From A Few Good Men to My Cousin Vinny, here are some movies you might enjoy if you liked Netflix’s The Trial of the Chicago 7.
Good courtroom dramas are a delight to watch. There are arguments, discussions to be had. There is a logic to statements (usually). Hardly anything is uttered in vain. The recent Netflix release The Trial of the Chicago 7 is an example in case. Unfortunately, well-made courtroom features are hard to come by. They are few and far in between. We have managed to compile a list of similar insightful, engaging movies. Take a look.
A Few Good Men
Adapted for the screen by Aaron Sorkin (who has also helmed The Trial of the Chicago 7), A Few Good Men featured Demi Moore, Tom Cruise, Jack Nicholson, Cuba Gooding Jr, Kevin Bacon, Kevin Pollak and Kiefer Sutherland in pivotal parts. The movie revolved around the court-martial of two US marines who are charged with the murder of their colleague. While Demi and Tom played lawyers, Nicholson essayed the role of a senior officer in the highly acclaimed film. A Few Good Men is about honesty, corruption, lies and the pressures of a demanding job. The highlight of the movie is the cross-questioning of Nicholson’s character by Cruise’s Lieutenant Daniel Kaffee.
You can watch the film on YouTube.
Paul Newman is grizzly, scarred, scared and defeated in the 1982 film The Verdict. The Sidney Lumet directorial was based on the novel of the same name. Newman plays an alcoholic lawyer whose consecutive legal defeats take a heavy toll on him. One day, he decides to take up a case that changes his life. Newman’s performance in the film is a thing of beauty. An anti-hero of sorts, his character is more than well-developed, and it is a great joy to see him come full circle during the course of the film. You feel his defeats, his worries and his angst as he takes on the system in a grand way.
The Verdict is available for streaming on YouTube.
This one is fairly recent.
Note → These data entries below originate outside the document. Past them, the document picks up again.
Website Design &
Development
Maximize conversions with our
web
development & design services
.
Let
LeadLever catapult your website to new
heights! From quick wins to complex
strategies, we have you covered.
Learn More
Starring Michael B Jordan, Jamie Foxx and Brie Larson in significant parts, Just Mercy is based on the real-life story of Walter McMillian, who, with the aid of an up and coming defense attorney Bryan Stevenson, appeals his murder conviction. Just Mercy has good intentions and is well-directed. At times, it becomes a little preachy, slightly more earnest than is good for cinematic purposes. But it is a solid film nonetheless.
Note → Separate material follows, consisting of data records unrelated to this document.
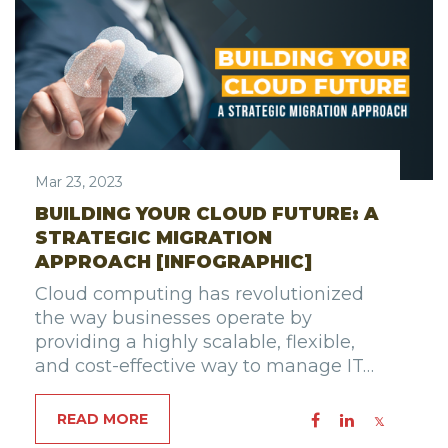
Mar 23, 2023
BUILDING YOUR CLOUD FUTURE: A
STRATEGIC MIGRATION
APPROACH [INFOGRAPHIC]
Cloud computing has revolutionized
the way businesses operate by
providing a highly scalable, flexible,
and cost-effective way to manage IT…
READ MORE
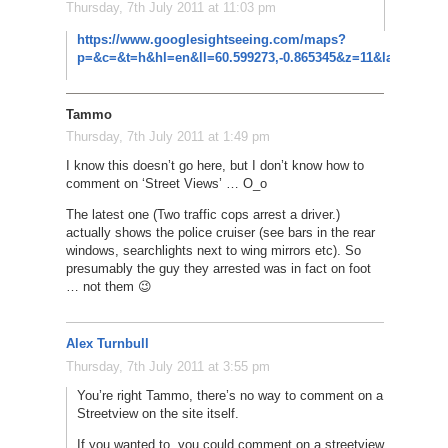
Thursday, 7th July 2011 at 11:03 pm
Yes! Thos
https://www.googlesightseeing.com/maps?
p=&c=&t=h&hl=en&ll=60.599273,-0.865345&z=11&layer=c&cb
Tammo
Thursday, 7th July 2011 at 1:49 pm
I know this doesn’t go here, but I don’t know how to
comment on ‘Street Views’ … O_o
The latest one (Two traffic cops arrest a driver.)
actually shows the police cruiser (see bars in the rear
windows, searchlights next to wing mirrors etc). So
presumably the guy they arrested was in fact on foot
… not them 😉
Alex Turnbull
Thursday, 7th July 2011 at 3:55 pm
You’re right Tammo, there’s no way to comment on a
Streetview on the site itself.
If you wanted to, you could comment on a streetview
Just Mercy is streaming on Amazon Prime Video.
If you are familiar with the story of Harper Lee’s To Kill a Mockingbird, then Marshall’s plotline will seem familiar to you. The only stunning difference here is, while To Kill a Mockingbird is a fictional novel, Marshall is based on the first case of America’s first-ever African-American Supreme Court Justice Thurgood Marshall. Revolving around a wrongly convicted black man, the legal drama is intense, pacy and boasts of powerful performances, especially by Chadwick Boseman and Sterling K Brown. The movie also stars Kate Hudson, Josh God and Dan Stevens.
Marshall is available for streaming on YouTube.
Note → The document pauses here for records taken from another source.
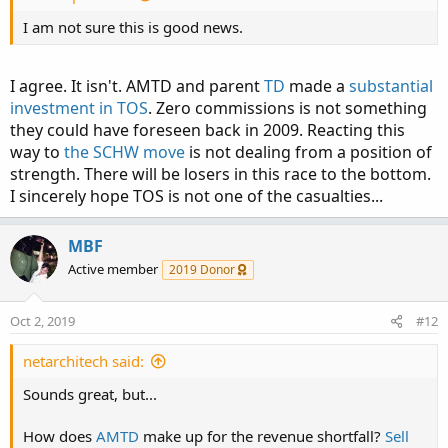
I am not sure this is good news.
I agree. It isn't. AMTD and parent
TD
made a
substantial
investment in TOS
. Zero commissions is not something
they could have foreseen back in 2009. Reacting this
way to
the SCHW move
is not dealing from a position of
strength. There will be losers in this race to the bottom.
I sincerely hope TOS is not one of the casualties...
MBF
Active member
2019 Donor
Oct 2, 2019
#12
netarchitech said:
Sounds great, but...
How does
AMTD
make up for the revenue shortfall?
Sell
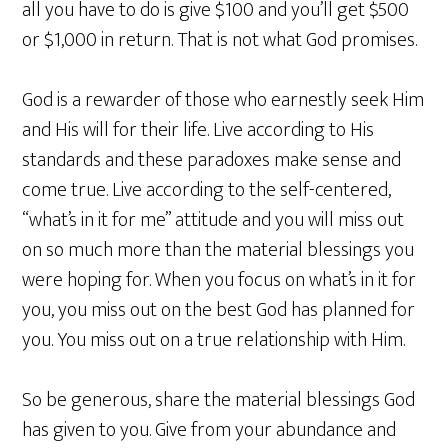
all you have to do is give $100 and you’ll get $500
or $1,000 in return. That is not what God promises.
God is a rewarder of those who earnestly seek Him
and His will for their life. Live according to His
standards and these paradoxes make sense and
come true. Live according to the self-centered,
“what’s in it for me” attitude and you will miss out
on so much more than the material blessings you
were hoping for. When you focus on what’s in it for
you, you miss out on the best God has planned for
you. You miss out on a true relationship with Him.
So be generous, share the material blessings God
has given to you. Give from your abundance and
While the Spike Lee directorial is not a legal movie per se, it does deal with racial inequality and injustice, which are some of the primary themes of The Trial of the Chicago 7. There is Klu Klux Klan, an in-form Adam Driver, a stellar John David Washington, and generous amounts of comic relief despite the serious subject. A complete package. Definitely a movie of our times.
You can watch the film on Netflix
My Cousin Vinny
Now this is a little different. Despite being a courtroom film, My Cousin Vinny is a comedy that stars Joe Pesci and Marisa Tomei in the lead roles. The inexperienced Vinny has never worked a case, but circumstances call upon him to defend his cousin for a wrongful murder charge. How he tackles the matter and works on himself are the highlights of the film.
Tom Hanks and Denzel Washington. If these two are not big enough incentives for you to watch the film, then here’s the plot — Hanks’ character is asked to leave his job after a colleague discovers he has AIDS. This prompts Hanks’ Andrew to call on an old rival, Washington’s Joe Miller. Because Joe is the only lawyer willing to fight his case for discrimination and wrongful termination. What works for the film is the chemistry of the lead stars, which is nothing short of crackling.
Directed by Jonathan Demme, Philadelphia is available to stream on YouTube.